Network Analysis and social CRM

Course title
Network Analysis and social CRM
Course tag
Course status
Independent work
Teachers and associates
Assistant Professor PhD Robert Kopal
Josip Kunsabo, Instructor
Tamara Nemeth, Instructor
The course aims
The aim of the course is to familiarize students with the legality of network analysis and analysis of social networks with the application of the CRM system, focusing on social CRM. Linking the social network analysis method to social CRM significantly increases the usability of our own resources in communication and improving relationships with both existing and potential customers. The premises of the subject are to demonstrate to students the usefulness of products obtained through the methods of network analysis applied on data collected by social CRM at all levels within a business entity including marketing, finance, development, research.
Introduction to Network Analysis. Introduction to CRM. Planning and implementation of CRM system. Social CRM. Social CRM and Map of Connections. Analysis of social networks. Group analysis in the network. Diffusion analysis in the network. Dynamic network analysis. Functionality of software for social network analysis. Practical examples of analysis of social networks in business areas. Application of social network analysis in various areas of economy.
R.A. Hanneman, M. Riddle: Introduction to Social Network Methods
Supplementary literature

Minimum learning outcomes

  1. Select the level of network analysis.
  2. Present what analysis of social networks is and what are its goals.
  3. Recommend basic network measures and basic centralization measures.
  4. Arguing an opinion on CRM's basic ideas
  5. Recommend precautionary measures and groupings in the network
  6. Review the difference between traditional CRM and social CRM
  7. Rank the basic functionality of social network analysis software.
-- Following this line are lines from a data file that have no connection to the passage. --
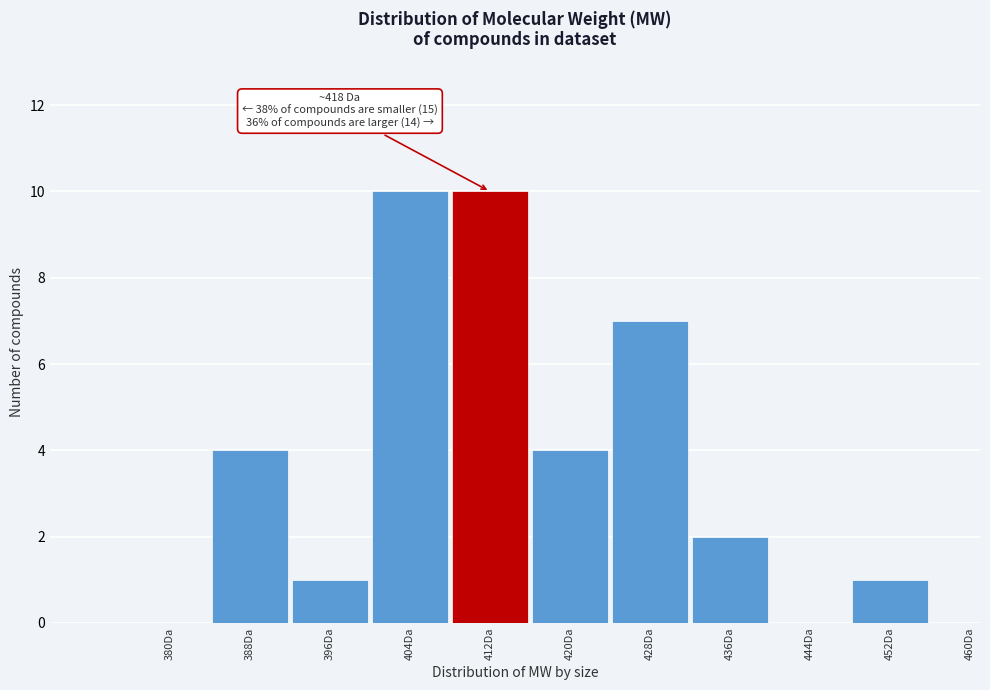

Reading left to right, extract all data points from this chart.

380Da=0	388Da=4	396Da=1	404Da=10	412Da=10	420Da=4	428Da=7	436Da=2	444Da=0	452Da=1	460Da=0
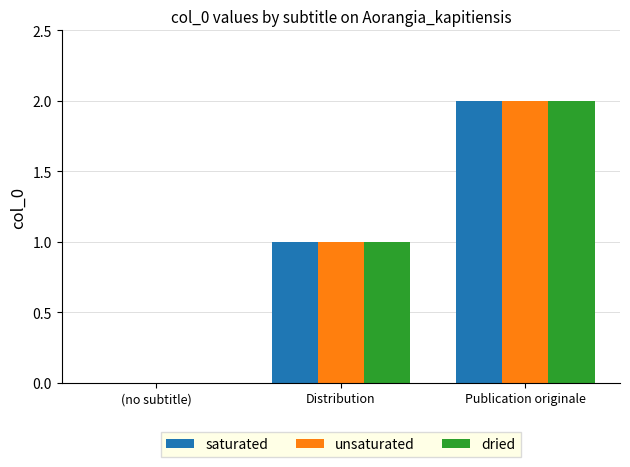

What is the sum of the dried values at Distribution and Publication originale?

3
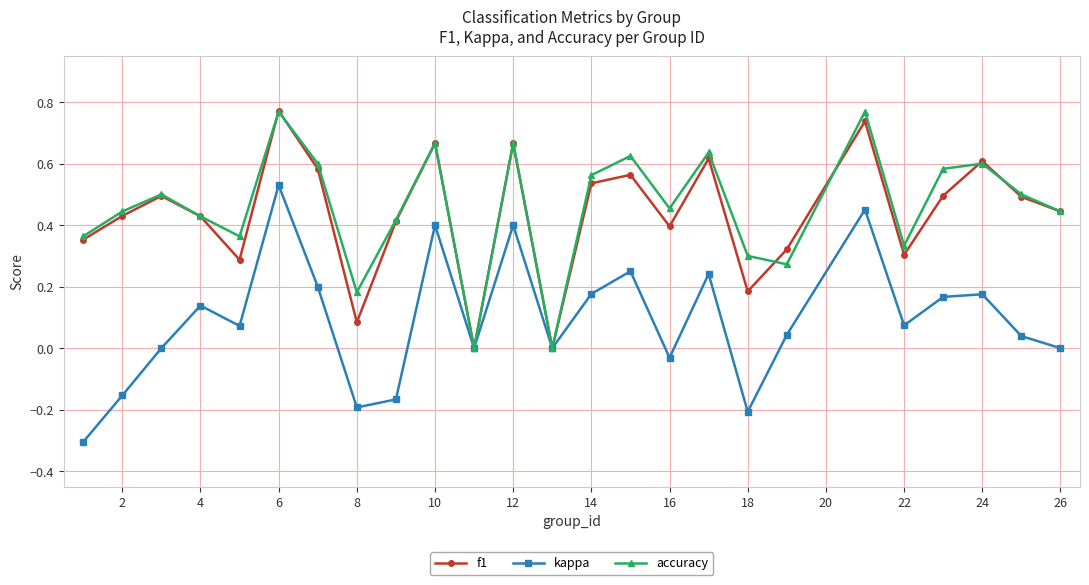

Which series has the largest total across all categories?

accuracy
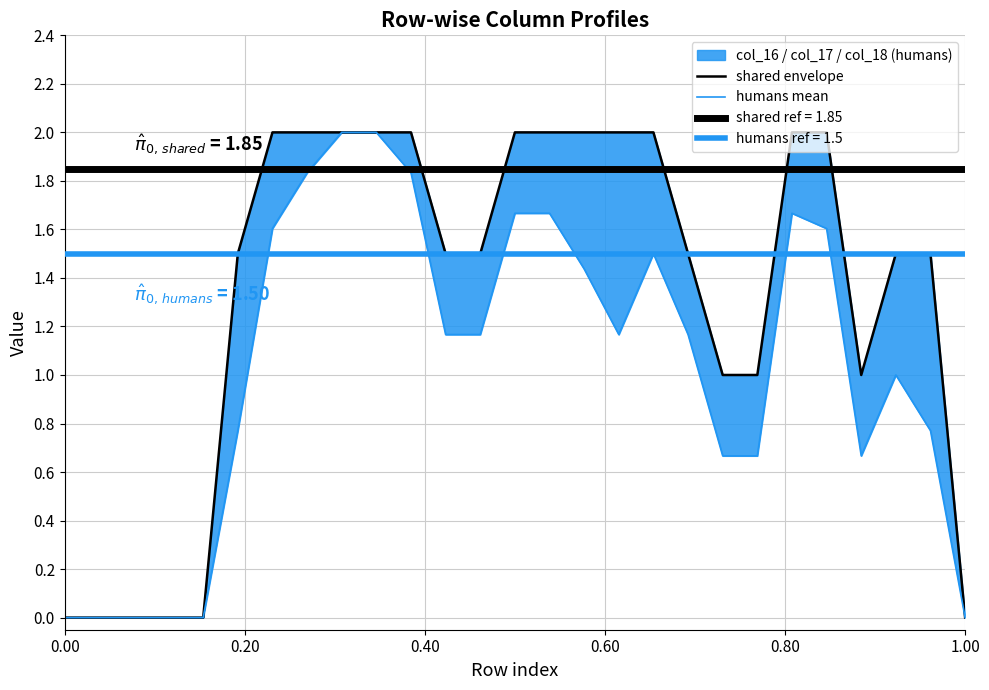

What is the difference between the humans mean values at 10 and 0.20?

1.8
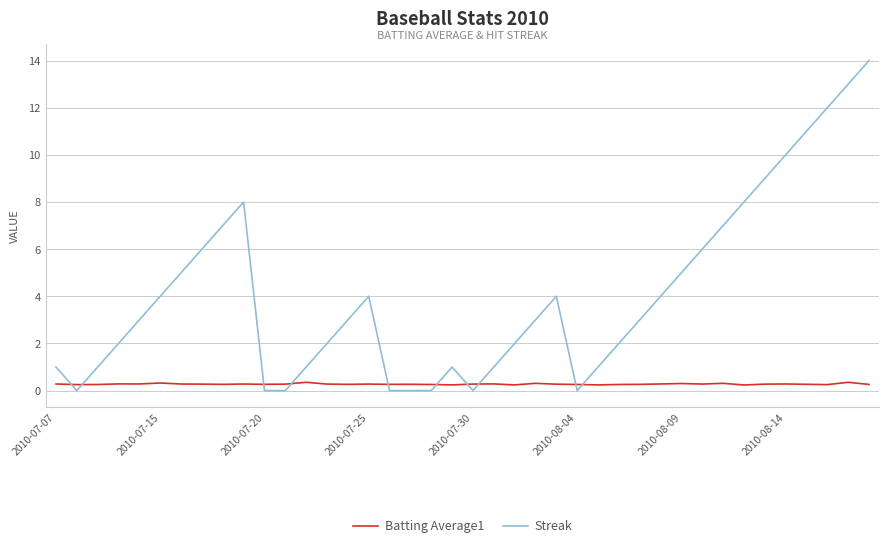

True or false: Streak and Batting Average1 intersect in this chart.

True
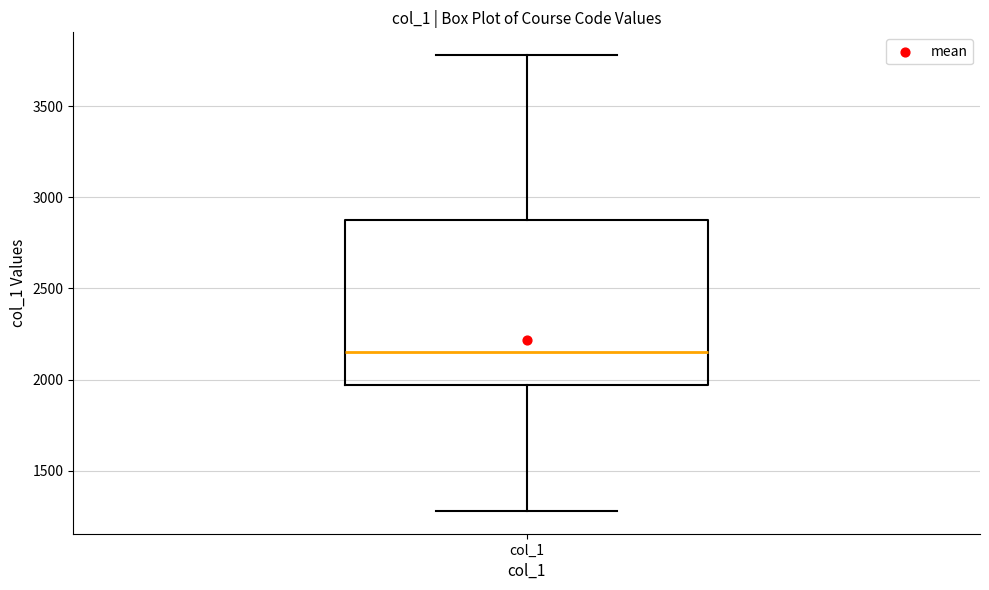

Read this box plot against the y-axis: the position of the median line, the range covered by the box, and the ends of both whiskers. The values are not printed on the chart, so give them approximately, as read against the axis.

median 2150, box 1950 to 2900, whiskers 1300 to 3800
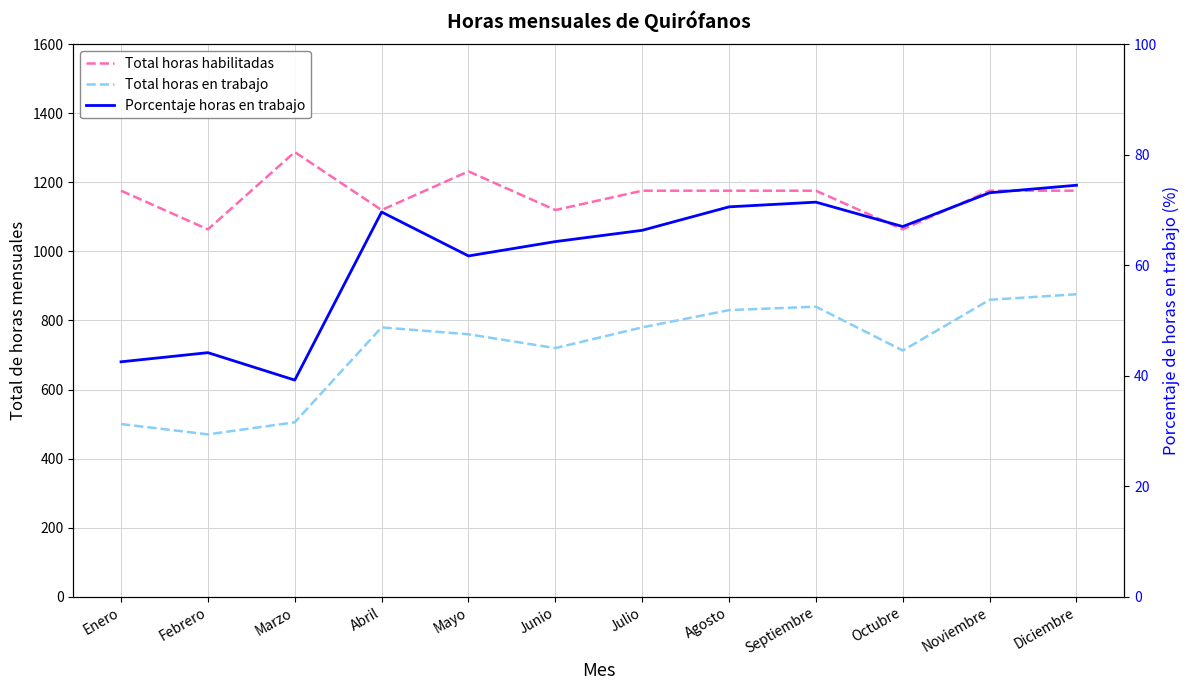

Between Enero and Marzo, which series saw the biggest shift?

Total horas habilitadas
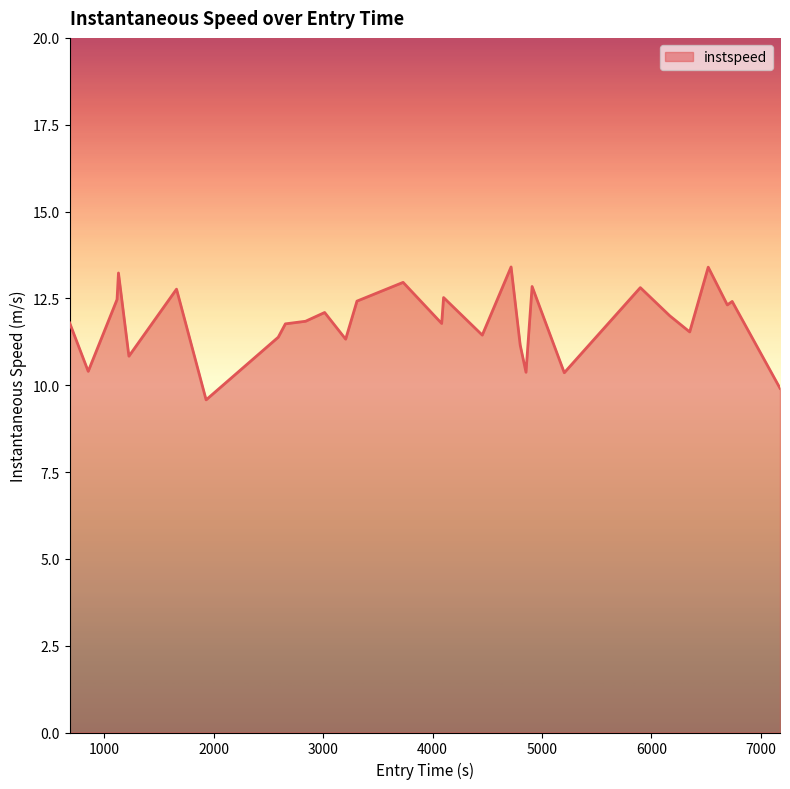

What is the greatest value displayed?

13.4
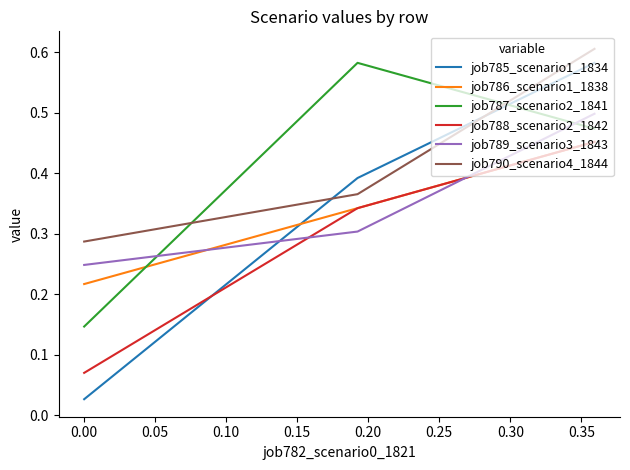

What are all the series names shown in the legend?

job785_scenario1_1834, job786_scenario1_1838, job787_scenario2_1841, job788_scenario2_1842, job789_scenario3_1843, job790_scenario4_1844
Preferred learning outcomes

  1. Review the basic goals of network analysis and the principles of networking.
  2. Rank according to the complexity of the connection distribution of multiple types of networks that appear in nature.
  3. Select centralization measures in network analysis.
  4. Review the planning and implementation phases of a CRM system in a business entity.
  5. Select the functionalities presented during lectures to analyze a more complex network with a larger number of entities.
  6. Support the collection of data using social network profiles (Facebook, Twitter and LinkedIn). Recommend the functionality of preparation of data collection and analysis functionality.
  7. Choose the specific software functionality used during the lecture.